For some households a battery system can be of great benefit and minimise a home’s reliance on the grid. However, it’s important to understand for a battery to be useful your solar system needs to be generating excess energy for the battery to store, which you can then use at night or when the sun is not out.

When selecting a battery, you’ll want to invest in a system that is most suited to your home and can drive the best return on investment (ROI). Despite a larger upfront cost, a higher quality battery may significantly increase your ROI.

    Battery systems start from $6,000 and costs can vary greatly based on the following factors:

  1. Cycle Life-Time

    The number of times a battery can fully charge and discharge.

  2. Battery Power (kW)

    How fast it can be charged or discharged.

  3. Storage Capacity (kWh)

    The maximum amount of energy a battery system can store.

  4. Battery Management System (BMS)

    An electronic ‘smart’ system that gathers data and manages the battery ensuring it does not overload or operate outside of its safe functioning zone..

  5. Inverter

    Battery systems require their own inverter if your solar system does not have a hybrid inverter.

  6. 'All-In-One Unit’

    A system which includes the battery, BMS and an inverter all in one unit.

  7. Warranty

    Length of time or cycles the battery system is under guarantee.

  8. Blackout Protection/Backup

    It’s important to note this is not a common feature of a battery system and could cost thousands of dollars to include. Blackout protection not only requires additional components but also a specialised installation and rewiring. For grid-connected homes, the cost for blackout protection can outweigh the benefit.

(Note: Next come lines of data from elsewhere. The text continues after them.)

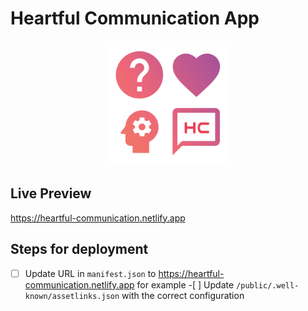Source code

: # Heartful Communication App

<div align="center">
    <img width="200" src="public/android-chrome-512x512.png" />
</div>

## Live Preview

https://heartful-communication.netlify.app

## Steps for deployment

-[ ] Update URL in `manifest.json` to https://heartful-communication.netlify.app for example -[ ] Update `/public/.well-known/assetlinks.json` with the correct configuration
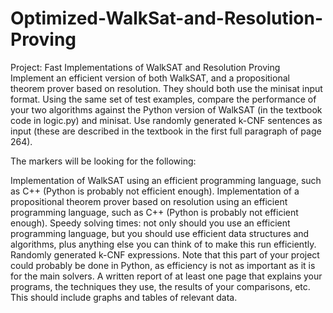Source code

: # Optimized-WalkSat-and-Resolution-Proving
Project: Fast Implementations of WalkSAT and Resolution Proving
Implement an efficient version of both WalkSAT, and a propositional theorem prover based on resolution. They should both use the minisat input format. Using the same set of test examples, compare the performance of your two algorithms against the Python version of WalkSAT (in the textbook code in logic.py) and minisat. Use randomly generated k-CNF sentences as input (these are described in the textbook in the first full paragraph of page 264).

The markers will be looking for the following:

Implementation of WalkSAT using an efficient programming language, such as C++ (Python is probably not efficient enough).
Implementation of a propositional theorem prover based on resolution using an efficient programming language, such as C++ (Python is probably not efficient enough).
Speedy solving times: not only should you use an efficient programming language, but you should use efficient data structures and algorithms, plus anything else you can think of to make this run efficiently.
Randomly generated k-CNF expressions. Note that this part of your project could probably be done in Python, as efficiency is not as important as it is for the main solvers.
A written report of at least one page that explains your programs, the techniques they use, the results of your comparisons, etc. This should include graphs and tables of relevant data.
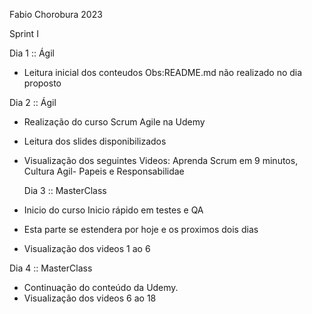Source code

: Fabio Chorobura 2023

Sprint 	I

Dia 1 :: Ágil

- Leitura inicial dos conteudos 
  Obs:README.md não realizado no dia proposto

Dia 2 :: Ágil

- Realização do curso Scrum Agile na Udemy 
- Leitura dos slides disponibilizados
- Visualização dos seguintes Videos: Aprenda Scrum em 9 minutos,
  Cultura Agil-  Papeis e Responsabilidae

  Dia 3 :: MasterClass

- Inicio do curso Inicio rápido em testes e QA
- Esta parte se estendera por hoje e os proximos dois dias
- Visualização dos videos 1 ao 6

Dia 4 :: MasterClass

- Continuação do conteúdo da Udemy.
- Visualização dos videos 6 ao 18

Additionally, if your purpose for adding battery is to go Off-Grid and become completely independent from the grid you will need to ensure your solar system can generate enough energy to power your home and your battery system is large enough to store this energy. For homes in metro areas going Off-grid is not cost effective and is only recommended for those in remote areas with limited access to the grid. Off-grid solar systems with battery start at approximately $30,000.